Two years ago, Disney was producing content for both theaters and television channels, but it now has direct access to its audience via streaming, a trend accelerated by the pandemic
Disney announced Friday that all of its films slated for release by the end of the year will be exclusively screened in cinemas first, bringing relief to theaters anxious to reconnect with audiences after the coronavirus pandemic devastated their industry.
The animated film "Encanto" will be released on the big screen on November 24 and will not appear on Disney's on-demand video platform until December 24, the company said in a statement.
Other planned projects, including "The Last Duel" by Ridley Scott, "Eternals" by Marvel Studios and "West Side Story" by Steven Spielberg, will be screened in theaters for at least 45 days before they are released elsewhere.
The decision was eagerly awaited by traditional cinemas after the entertainment giant recently chose to release a series of big productions such as "Black Widow", "Jungle Cruise" and "Cruella" on its Disney+ platform, diverting part of their revenue.
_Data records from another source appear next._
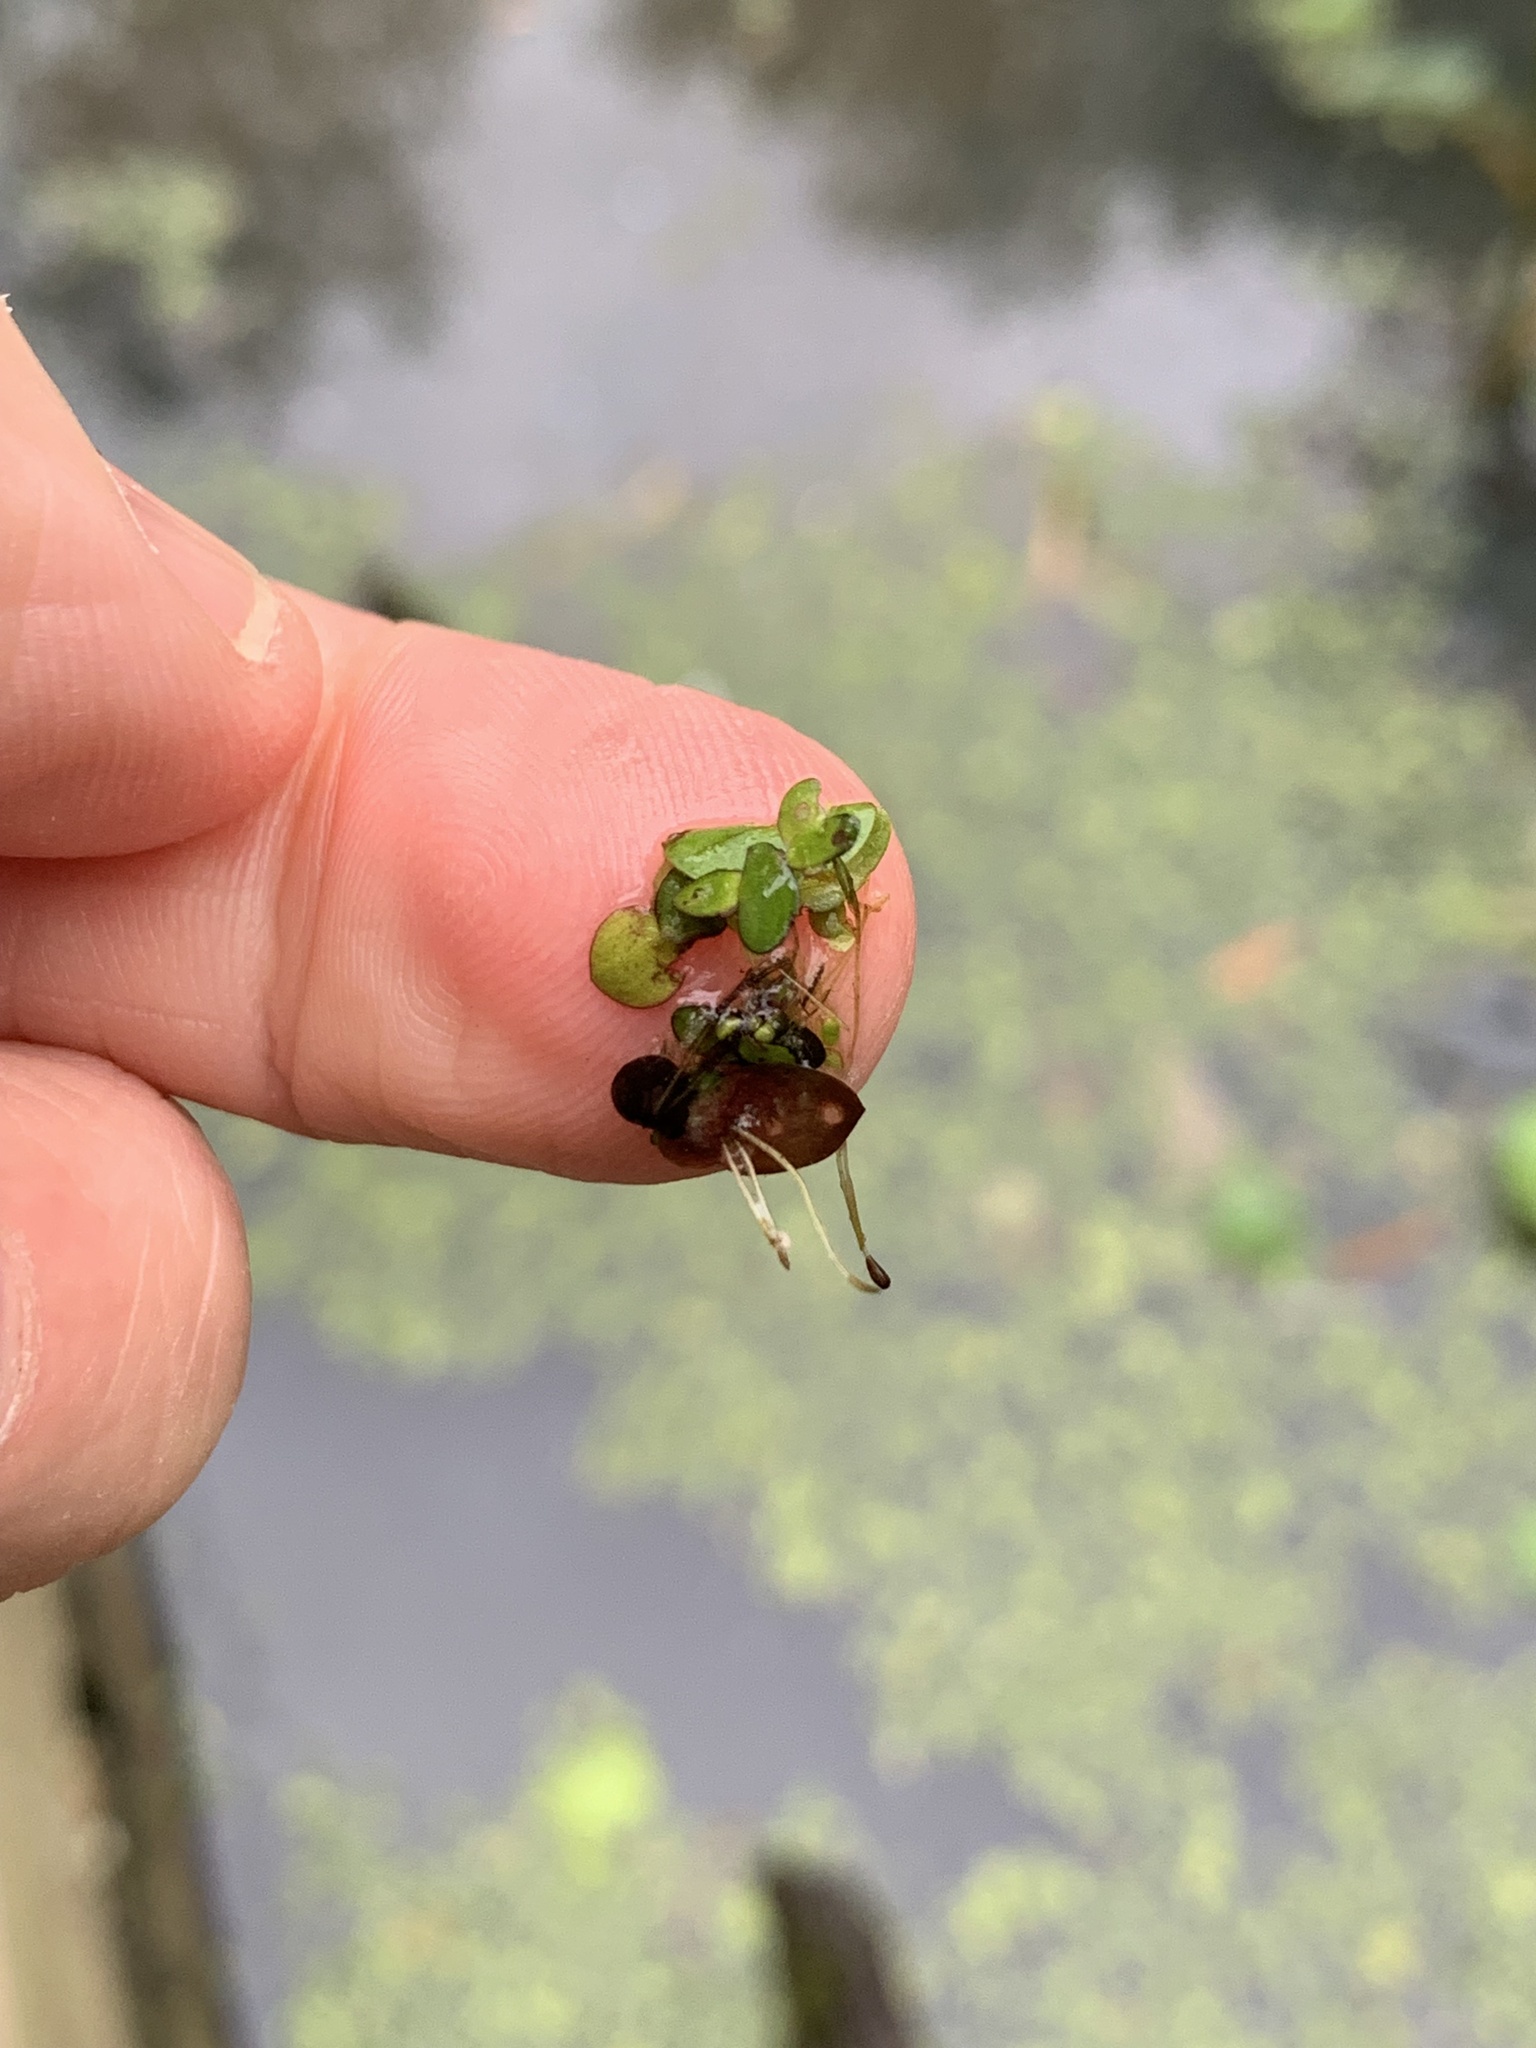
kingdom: Plantae
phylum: Tracheophyta
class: Liliopsida
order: Alismatales
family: Araceae
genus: Spirodela
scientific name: Spirodela polyrhiza
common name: Great duckweed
"Black Widow" actor Scarlett Johansson has sued Disney, accusing the company of breach of contract and costing her millions of dollars in box office revenue after it released the film on its video platform.
Two years ago, Disney was producing content for both theaters and television channels, but it now has direct access to its audience via streaming, a trend accelerated by the pandemic.
In mid-August, Disney boss Bob Chapek said he favoured "flexibility" and the ability to "follow the consumer wherever he goes".
During a presentation of the company's financial results, he said "when theaters reopened, there was immense reluctance from the public to return".
Warner Bros studio has also been heavily criticized for its decision to release all of its new movies for the rest of the year on its HBO Max platform.